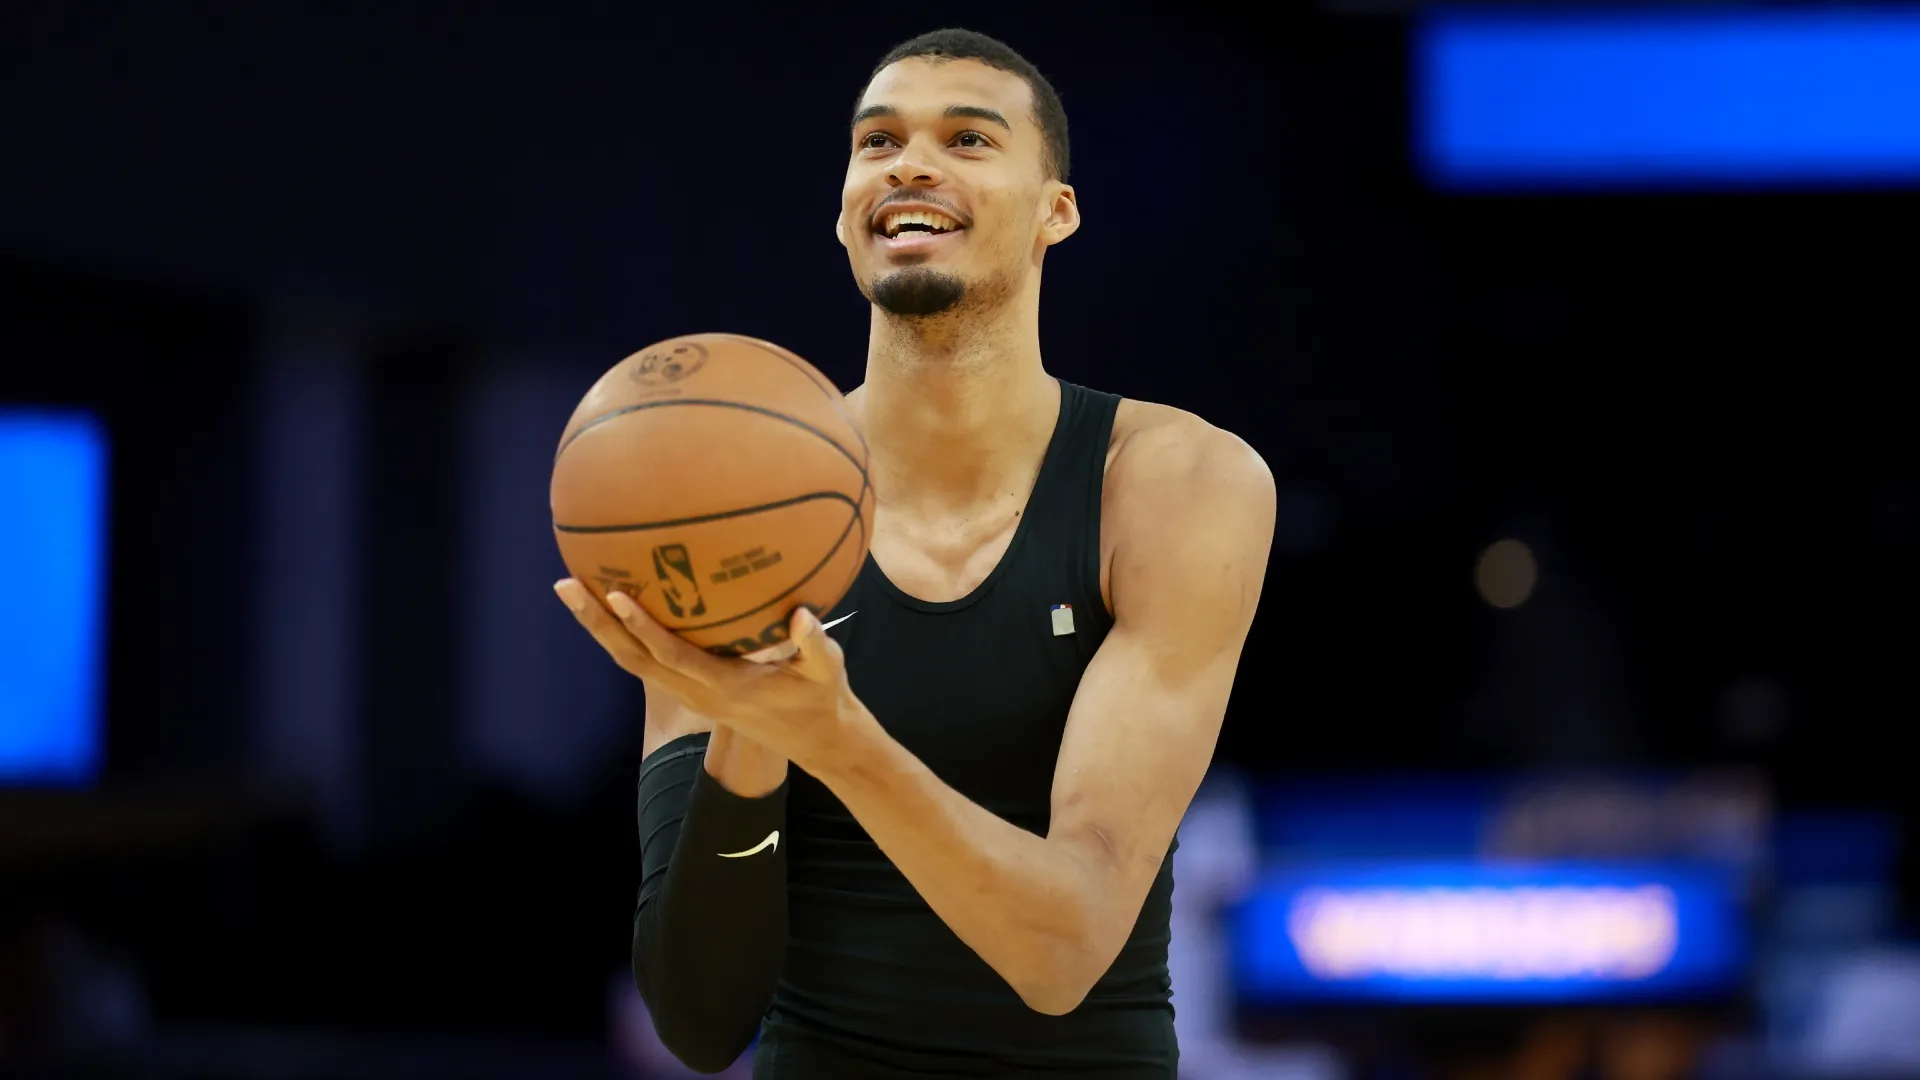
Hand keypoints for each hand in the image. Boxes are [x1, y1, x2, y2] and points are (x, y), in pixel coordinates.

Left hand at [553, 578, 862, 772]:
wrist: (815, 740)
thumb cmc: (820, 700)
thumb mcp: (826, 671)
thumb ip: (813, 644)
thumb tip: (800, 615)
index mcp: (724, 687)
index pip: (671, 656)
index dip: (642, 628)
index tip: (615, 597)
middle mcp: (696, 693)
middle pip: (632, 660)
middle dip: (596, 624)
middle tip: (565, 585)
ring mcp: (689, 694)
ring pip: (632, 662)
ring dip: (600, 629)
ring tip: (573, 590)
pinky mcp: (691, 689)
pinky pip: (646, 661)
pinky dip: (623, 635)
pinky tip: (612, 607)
- - - - -
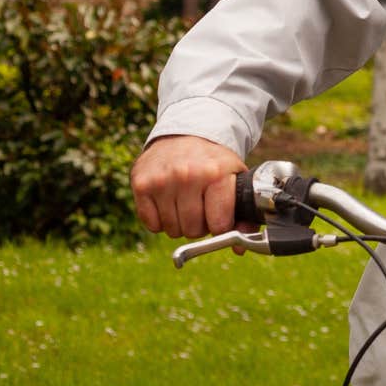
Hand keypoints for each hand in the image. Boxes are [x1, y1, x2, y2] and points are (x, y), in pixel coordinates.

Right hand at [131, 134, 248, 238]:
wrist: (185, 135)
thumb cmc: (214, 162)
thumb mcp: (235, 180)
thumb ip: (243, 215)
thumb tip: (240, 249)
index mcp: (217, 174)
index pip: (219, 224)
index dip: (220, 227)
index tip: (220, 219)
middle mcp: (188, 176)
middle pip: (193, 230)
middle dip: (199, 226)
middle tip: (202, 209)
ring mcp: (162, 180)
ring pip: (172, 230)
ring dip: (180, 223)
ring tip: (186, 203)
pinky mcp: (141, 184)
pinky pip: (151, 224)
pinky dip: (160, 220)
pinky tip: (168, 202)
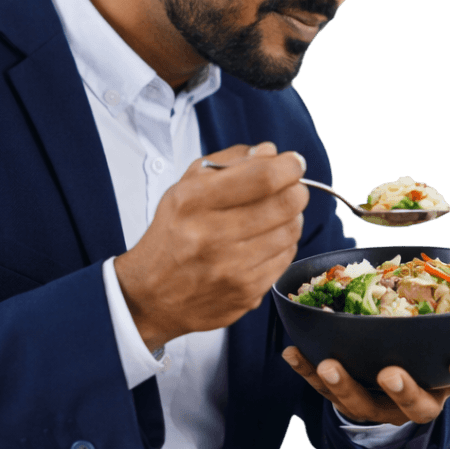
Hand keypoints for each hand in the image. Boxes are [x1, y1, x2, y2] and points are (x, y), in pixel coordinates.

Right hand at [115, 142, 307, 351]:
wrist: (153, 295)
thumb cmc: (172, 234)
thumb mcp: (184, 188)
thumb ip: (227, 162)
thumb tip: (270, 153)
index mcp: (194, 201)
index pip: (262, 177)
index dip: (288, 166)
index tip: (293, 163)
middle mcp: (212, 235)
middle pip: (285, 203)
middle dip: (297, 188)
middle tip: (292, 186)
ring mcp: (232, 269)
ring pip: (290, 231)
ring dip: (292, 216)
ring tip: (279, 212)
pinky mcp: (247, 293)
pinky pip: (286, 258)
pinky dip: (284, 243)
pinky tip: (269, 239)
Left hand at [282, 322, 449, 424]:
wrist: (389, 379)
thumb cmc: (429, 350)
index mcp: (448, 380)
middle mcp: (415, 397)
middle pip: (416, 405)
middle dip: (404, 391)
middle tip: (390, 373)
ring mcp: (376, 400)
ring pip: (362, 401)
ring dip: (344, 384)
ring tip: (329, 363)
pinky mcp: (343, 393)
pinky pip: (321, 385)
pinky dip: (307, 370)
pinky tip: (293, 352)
- - - - -
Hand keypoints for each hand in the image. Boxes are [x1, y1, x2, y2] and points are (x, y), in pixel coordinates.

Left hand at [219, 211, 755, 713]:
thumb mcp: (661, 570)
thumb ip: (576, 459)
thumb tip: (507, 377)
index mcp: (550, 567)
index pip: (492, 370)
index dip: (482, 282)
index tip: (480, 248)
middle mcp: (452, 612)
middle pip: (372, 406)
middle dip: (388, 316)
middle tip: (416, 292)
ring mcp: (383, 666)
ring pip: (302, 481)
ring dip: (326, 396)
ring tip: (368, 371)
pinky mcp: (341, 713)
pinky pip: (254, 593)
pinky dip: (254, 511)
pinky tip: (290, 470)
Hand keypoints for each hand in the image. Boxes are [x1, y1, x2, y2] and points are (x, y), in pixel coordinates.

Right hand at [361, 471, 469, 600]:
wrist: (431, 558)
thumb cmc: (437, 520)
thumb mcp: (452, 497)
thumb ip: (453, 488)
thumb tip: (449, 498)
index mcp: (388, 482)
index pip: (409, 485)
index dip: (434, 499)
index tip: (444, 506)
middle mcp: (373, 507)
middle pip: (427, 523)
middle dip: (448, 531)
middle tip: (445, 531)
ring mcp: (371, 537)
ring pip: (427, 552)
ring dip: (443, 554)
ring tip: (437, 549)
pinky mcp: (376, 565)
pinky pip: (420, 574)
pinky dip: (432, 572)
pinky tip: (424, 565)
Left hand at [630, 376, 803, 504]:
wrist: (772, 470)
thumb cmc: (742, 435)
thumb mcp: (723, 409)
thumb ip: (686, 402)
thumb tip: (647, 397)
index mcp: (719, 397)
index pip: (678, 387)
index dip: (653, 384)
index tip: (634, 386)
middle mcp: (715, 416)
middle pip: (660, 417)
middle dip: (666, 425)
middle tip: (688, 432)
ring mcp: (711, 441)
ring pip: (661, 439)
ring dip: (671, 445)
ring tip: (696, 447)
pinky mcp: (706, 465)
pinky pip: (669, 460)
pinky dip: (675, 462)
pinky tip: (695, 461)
- - - - -
## PROBLEM TO WORK ON
Referring to the material above, set down exactly the lines between the line with "middle dip: (666, 425)" and the line with "pinky tip: (695, 461)", inclusive, and no other lines.

## RESPONSE AREA
middle dip: (666, 425)
middle tip: (688, 432)
ring mcp: (711, 441)
ring pip: (661, 439)
ring dip: (671, 445)
ring tip: (696, 447)
pinky mcp: (706, 465)
pinky pip: (669, 460)
pinky dip: (675, 462)
pinky tip: (695, 461)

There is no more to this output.